Whether it’s the royal Zara Tindall or Clooney or Becks, Ascot always boasts a cadre of domestic and international stars for you to socialize with over a glass of Pimms. Keep an eye out for Sydney’s own Jules Robinson in the Royal Enclosure as she dazzles in a vibrant orange dress created by Mariam Seddiq. 

Jules Robinson and Cam Merchant. Image: Supplied

Amongst more notable British personalities were Ms Lydia Millen wearing an LK Bennett silk dress and Emily London hat combination – made in the UK, naturally. “Ascot is just such a unique celebration of the best of both traditional and modern British culture – there’s nothing quite like it,” she says.  

8. Pick a Winner 
A family affair: Joseph P. O’Brien and Aidan O’Brien (pictured) celebrate wins along with brother Donnacha O’Brien also winning and taking 1st at Royal Ascot

For all the tens of thousands of air miles that will be accumulated by runners en route to Royal Ascot, it is those from neighbouring Ireland that consistently provide the strongest international challenge at the meeting.
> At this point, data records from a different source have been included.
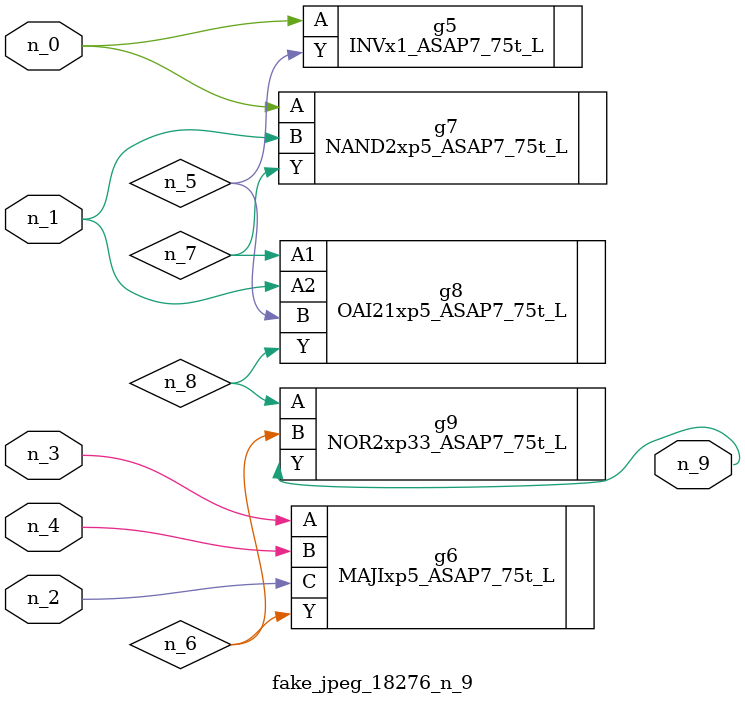
<source format=v>
module fake_jpeg_18276_n_9 (n_3, n_2, n_1, n_0, n_4, n_9);

input n_3;
input n_2;
input n_1;
input n_0;
input n_4;

output n_9;

wire n_8;
wire n_6;
wire n_5;
wire n_7;

INVx1_ASAP7_75t_L g5 ( 
.A(n_0),
.Y(n_5)
);

MAJIxp5_ASAP7_75t_L g6 ( 
.A(n_3),
.B(n_4),
.C(n_2),
.Y(n_6)
);

NAND2xp5_ASAP7_75t_L g7 ( 
.A(n_0),
.B(n_1),
.Y(n_7)
);

OAI21xp5_ASAP7_75t_L g8 ( 
.A1(n_7),
.A2(n_1),
.B(n_5),
.Y(n_8)
);

NOR2xp33_ASAP7_75t_L g9 ( 
.A(n_8),
.B(n_6),
.Y(n_9)
);


endmodule
</source>
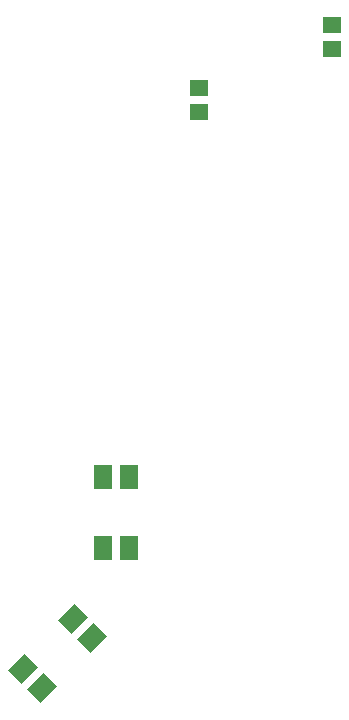
<source format=gtp>
G04 Layer_Color=8421504*
%FSLAX25Y25*%
%MOIN*%
G70*
G01*
G75*
%ADD10R,0.05906X0.05512*%
%ADD11R,0.06299X0.07874*%
G04:AMPARAMS|DCode=12|XSize=78.74mil|YSize=62.99mil|CornerRadius=0mil|HoleSize=0mil|Usage=FLASHONLY|Rotation=225.000|XOffset=0mil|YOffset=0mil|HoleType=Round|Shape=Rectangle|*
%AMROTATEDRECTD12*
4,1,4,0.00557,0.05011,0.05011,0.00557,-0.00557,-0.05011,-0.05011,-0.00557,0.00557,0.05011,0.0*
%
%ADD12ROTATEDRECTD12*%

D10*
X72063Y182087D02*
D03*
Y189961D02*
D03*
X27500Y161063D02*
D03*
Y168937D02*
D03*
D11*
X-4331Y39370D02*
D03*
X-4331Y15748D02*
D03*
X4331Y39370D02*
D03*
Y15748D02*
D03*
D12*
X-24777Y-30901D02*
D03*
X-8073Y-14198D02*
D03*
X-30901Y-24776D02*
D03*
X-14198Y-8073D02*
D03*
M02*

</source>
Spearheaded by those representing Aidan O’Brien, arguably the greatest racehorse trainer of all time, Irish-trained horses regularly win an array of the most high-profile contests at Royal Ascot. There seems to be something lucky about the horse trainer parent and children duos at Royal Ascot that may hold some luck. Two of Aidan’s sons Joseph and Donnacha O’Brien, both world renown trainers in their own rights, both scored big wins over the week – while the mother-daughter combination of Jessica and Kate Harringon blazed to victory in the fillies handicap race with Villanova Queen.

9. Catch a flying dismount 
Airborne Frankie Dettori closed out his last Royal Ascot with a host of winning performances

No guide to Royal Ascot would be complete without a nod to the Italian veteran jockey Frankie Dettori. This meeting would be his very last time on the hallowed turf in Windsor and with 81 career wins at the course, his customary flying dismount was seen a number of times across the 5 days of racing. Most notable was his performance at the most prestigious race of the week, the Gold Cup victory on Courage Mon Ami.

10. Hit the afterparty 
Mother & daughter team Jessica & Kate Harrington (pictured) celebrate with their Kensington Palace Stakes winning trophy

After the racing each day, the bandstand rings out with familiar tunes as a full brass band host the time-tested Ascot singsong. It’s a time for racegoers from every tier of attendance to get together and join a chorus of Delilah or Sweet Caroline together. This view is echoed by Irish horse racing journalist and thoroughbred breeder Kevin Blake: “Royal Ascot is out on its own as a racing spectacle. The quality of racing can be rivalled by some other international meetings, but none of them can compete with the prestige and pomp of Royal Ascot. It is an extraordinary five days, and everyone involved in horse racing wants to be involved in a horse that can compete there.”